I deserved that. Thanks also to jemfinch for more constructively pointing out my error. It happens from time to time: one's mind gets stuck on a detail, in this case a misunderstanding, and starts rejecting, which kills learning dead in its tracks. This all swims in a sea of "half as fast" and "not order-preserving" which further reinforces rejection - after all, if one wanted a non order-preserving in-place sort, there are faster ones. None of this is in any way a criticism of the paper but more a reflection on the state of mind that leads sometimes to being less than insightful.

chmike · on Feb 27, 2012

Please do not submit articles behing pay walls.

petercooper · on Feb 27, 2012

Being behind a paywall isn't helping with its publicity. On the plus side, this reminds me I really do need to sign up for the ACM! :)

icebraining · on Feb 27, 2012

Searching the title returns this: http://akira.ruc.dk/~keld/teaching/algoritmedesign_f04/Artik...

sold · on Feb 27, 2012

I get 404 at this URL but google cache is available.

dhruvbird · on Feb 27, 2012

Google Cache Link: https://docs.google.com/viewer?a=v&q=cache:n-YwxuJHeAoJ:...

icebraining · on Feb 27, 2012

My bad. I've actually clicked the "Quick View" link; the possibility of being unavailable didn't cross my mind.

dhruvbird · on Feb 27, 2012

Or you can try this one if neither work: http://citeseerx.ist.psu.edu/viewdoc/summary?doi=10.1.1.88.1...

on Feb 27, 2012

[deleted]

petercooper · on Feb 27, 2012

Maybe, but it's just another paywall, selling a PDF for $39.95.

dhruvbird · on Feb 27, 2012

Does this link work? http://www.deepdyve.com/lp/association-for-computing-machine...

snth · on Feb 27, 2012

My usual way around this is to search on scholar.google.com. This usually turns up some free versions. It does in this case.
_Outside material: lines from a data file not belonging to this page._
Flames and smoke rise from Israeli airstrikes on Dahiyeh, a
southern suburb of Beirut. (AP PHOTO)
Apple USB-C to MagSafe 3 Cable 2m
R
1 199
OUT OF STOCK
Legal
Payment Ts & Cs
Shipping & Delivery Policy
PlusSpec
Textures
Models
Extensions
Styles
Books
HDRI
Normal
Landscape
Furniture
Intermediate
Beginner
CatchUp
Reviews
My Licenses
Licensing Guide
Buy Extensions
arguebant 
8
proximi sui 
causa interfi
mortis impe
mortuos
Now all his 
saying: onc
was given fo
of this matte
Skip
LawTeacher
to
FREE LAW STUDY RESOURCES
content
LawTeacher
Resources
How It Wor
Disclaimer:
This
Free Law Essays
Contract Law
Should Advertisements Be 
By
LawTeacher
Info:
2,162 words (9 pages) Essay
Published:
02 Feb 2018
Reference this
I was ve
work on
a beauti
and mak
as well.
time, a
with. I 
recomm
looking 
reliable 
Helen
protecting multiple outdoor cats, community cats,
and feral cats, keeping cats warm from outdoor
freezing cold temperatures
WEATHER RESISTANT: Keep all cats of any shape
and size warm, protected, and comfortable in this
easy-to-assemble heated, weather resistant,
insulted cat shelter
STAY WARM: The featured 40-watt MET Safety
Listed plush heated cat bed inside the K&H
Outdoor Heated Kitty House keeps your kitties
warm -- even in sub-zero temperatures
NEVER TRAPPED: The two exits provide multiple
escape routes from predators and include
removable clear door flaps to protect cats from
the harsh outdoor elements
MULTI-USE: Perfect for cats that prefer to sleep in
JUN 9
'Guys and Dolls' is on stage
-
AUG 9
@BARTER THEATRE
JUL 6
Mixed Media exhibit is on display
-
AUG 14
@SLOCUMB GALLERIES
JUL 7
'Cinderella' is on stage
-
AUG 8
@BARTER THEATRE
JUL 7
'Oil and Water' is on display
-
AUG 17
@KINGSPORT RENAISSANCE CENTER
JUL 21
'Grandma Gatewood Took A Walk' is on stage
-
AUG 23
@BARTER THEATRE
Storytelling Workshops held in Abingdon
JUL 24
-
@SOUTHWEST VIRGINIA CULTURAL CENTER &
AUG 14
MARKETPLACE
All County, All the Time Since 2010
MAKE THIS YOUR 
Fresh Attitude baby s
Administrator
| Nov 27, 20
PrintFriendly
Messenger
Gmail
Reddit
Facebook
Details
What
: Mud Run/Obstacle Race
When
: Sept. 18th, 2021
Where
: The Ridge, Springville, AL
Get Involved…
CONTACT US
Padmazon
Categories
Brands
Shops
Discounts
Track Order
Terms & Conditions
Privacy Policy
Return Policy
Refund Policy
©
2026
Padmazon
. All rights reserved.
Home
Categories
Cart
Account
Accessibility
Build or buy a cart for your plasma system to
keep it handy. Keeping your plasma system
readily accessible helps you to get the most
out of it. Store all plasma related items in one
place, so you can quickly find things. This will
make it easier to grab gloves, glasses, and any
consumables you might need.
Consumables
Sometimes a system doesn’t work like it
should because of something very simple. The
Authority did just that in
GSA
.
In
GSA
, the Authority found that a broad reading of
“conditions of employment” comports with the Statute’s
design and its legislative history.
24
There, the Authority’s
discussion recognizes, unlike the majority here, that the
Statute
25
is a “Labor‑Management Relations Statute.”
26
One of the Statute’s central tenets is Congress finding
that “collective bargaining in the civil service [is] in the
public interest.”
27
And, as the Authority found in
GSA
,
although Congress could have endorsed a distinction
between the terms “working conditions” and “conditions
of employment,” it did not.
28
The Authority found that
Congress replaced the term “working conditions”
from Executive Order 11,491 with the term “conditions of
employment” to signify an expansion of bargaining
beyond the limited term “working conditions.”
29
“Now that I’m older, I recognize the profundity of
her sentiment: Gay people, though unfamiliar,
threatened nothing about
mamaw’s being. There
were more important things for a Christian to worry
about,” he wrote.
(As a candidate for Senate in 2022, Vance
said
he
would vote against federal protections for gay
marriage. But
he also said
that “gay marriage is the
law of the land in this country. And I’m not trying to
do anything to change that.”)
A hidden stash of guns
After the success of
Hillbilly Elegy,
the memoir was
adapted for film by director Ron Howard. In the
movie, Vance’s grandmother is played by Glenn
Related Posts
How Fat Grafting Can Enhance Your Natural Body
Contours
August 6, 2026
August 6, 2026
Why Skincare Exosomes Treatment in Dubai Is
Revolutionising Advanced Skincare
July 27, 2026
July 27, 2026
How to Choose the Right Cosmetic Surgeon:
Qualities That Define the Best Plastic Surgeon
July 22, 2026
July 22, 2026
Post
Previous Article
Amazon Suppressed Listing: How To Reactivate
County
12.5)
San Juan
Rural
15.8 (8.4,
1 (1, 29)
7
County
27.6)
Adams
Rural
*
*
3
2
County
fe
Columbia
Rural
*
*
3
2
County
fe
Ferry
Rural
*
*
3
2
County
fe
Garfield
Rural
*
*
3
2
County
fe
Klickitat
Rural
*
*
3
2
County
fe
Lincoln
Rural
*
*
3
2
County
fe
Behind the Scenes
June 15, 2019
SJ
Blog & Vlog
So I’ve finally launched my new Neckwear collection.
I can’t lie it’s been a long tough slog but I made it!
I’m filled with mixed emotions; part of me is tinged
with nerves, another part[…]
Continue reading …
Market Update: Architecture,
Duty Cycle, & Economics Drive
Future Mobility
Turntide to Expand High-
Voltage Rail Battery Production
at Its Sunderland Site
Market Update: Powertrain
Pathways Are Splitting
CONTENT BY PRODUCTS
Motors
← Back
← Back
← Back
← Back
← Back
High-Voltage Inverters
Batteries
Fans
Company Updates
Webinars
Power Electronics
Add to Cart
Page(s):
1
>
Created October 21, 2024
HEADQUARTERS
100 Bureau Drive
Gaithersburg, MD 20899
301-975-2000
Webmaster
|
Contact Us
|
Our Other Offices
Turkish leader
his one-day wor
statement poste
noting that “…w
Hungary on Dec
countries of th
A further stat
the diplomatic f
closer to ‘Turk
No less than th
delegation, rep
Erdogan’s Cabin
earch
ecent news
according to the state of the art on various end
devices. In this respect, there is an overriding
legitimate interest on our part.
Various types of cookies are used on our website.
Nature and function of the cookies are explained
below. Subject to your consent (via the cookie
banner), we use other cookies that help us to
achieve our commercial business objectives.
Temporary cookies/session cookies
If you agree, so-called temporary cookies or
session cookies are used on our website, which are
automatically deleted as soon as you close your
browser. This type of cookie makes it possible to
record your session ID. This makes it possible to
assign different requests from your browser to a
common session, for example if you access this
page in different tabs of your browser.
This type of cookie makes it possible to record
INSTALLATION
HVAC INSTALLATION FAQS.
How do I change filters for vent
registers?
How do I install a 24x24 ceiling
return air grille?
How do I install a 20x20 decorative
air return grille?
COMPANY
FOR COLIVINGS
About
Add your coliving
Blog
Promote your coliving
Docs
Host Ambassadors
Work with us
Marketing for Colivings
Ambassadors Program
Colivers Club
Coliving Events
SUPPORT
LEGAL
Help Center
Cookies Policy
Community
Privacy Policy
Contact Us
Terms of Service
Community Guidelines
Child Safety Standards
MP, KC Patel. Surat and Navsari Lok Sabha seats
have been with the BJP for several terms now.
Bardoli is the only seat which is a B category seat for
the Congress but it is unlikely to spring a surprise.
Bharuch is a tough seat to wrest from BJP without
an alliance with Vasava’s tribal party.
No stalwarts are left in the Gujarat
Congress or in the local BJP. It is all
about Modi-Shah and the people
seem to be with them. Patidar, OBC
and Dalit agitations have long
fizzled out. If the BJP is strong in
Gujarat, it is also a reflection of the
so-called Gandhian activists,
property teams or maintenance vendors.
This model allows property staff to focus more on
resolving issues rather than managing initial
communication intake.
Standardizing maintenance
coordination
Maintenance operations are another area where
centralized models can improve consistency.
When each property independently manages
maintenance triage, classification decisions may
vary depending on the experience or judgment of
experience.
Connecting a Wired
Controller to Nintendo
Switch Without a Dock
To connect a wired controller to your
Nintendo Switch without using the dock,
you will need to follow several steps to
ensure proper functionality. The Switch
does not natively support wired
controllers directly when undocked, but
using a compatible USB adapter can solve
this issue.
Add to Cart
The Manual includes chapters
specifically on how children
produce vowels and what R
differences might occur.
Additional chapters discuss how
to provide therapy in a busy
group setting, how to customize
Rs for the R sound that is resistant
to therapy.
mdonahoe · on Feb 27, 2012

Can someone writeup a gist of the algorithm?

k_l_s · on March 1, 2012

Given two sorted lists A and B concatenated as a single list AB:

Divide the list up into sqrt(n) pieces, each of size sqrt(n). Create one such piece consisting of the sqrt(n) largest elements of the combined list and move this piece to the left-most position (call this the buffer piece), while the remaining pieces are simply formed from the remaining elements. Note that the remaining pieces will retain their ordering from the fact that A and B were originally sorted (as long as care is taken not to cross the boundary of A/B), while the left-most piece need not be sorted at this point. Stable? [I didn't see it in the paper, but I think it's necessary] sort the sqrt(n)-1 non-leftmost pieces in non-decreasing order by their tail element. Finally, merge (details left out as to when to stop the merge) the longest sequence of pieces constructable from the beginning of the un-merged list so that the tail element of any piece is not greater than the head element of it's downstream piece with this sequence's downstream piece, using the left-most piece as the buffer and swapping the min element of the two lists into the min buffer position instead of overwriting the buffer element. After a merge, the buffer piece will remain as a single piece and may be re-used as the buffer for the next merge. In the end, simply sort the buffer piece. Notice that we may use an O(n^2) sort for the two sorts that we need to perform without breaking the merge's linear time property since in both cases we're sorting sqrt(n) items.

The min element of the remaining pieces will always make its way into the min buffer position a sorted lists' pieces will not be re-ordered by the tail-element sort.

Anyhow, many details left off, but you asked for a gist and I believe that this qualifies as a gist.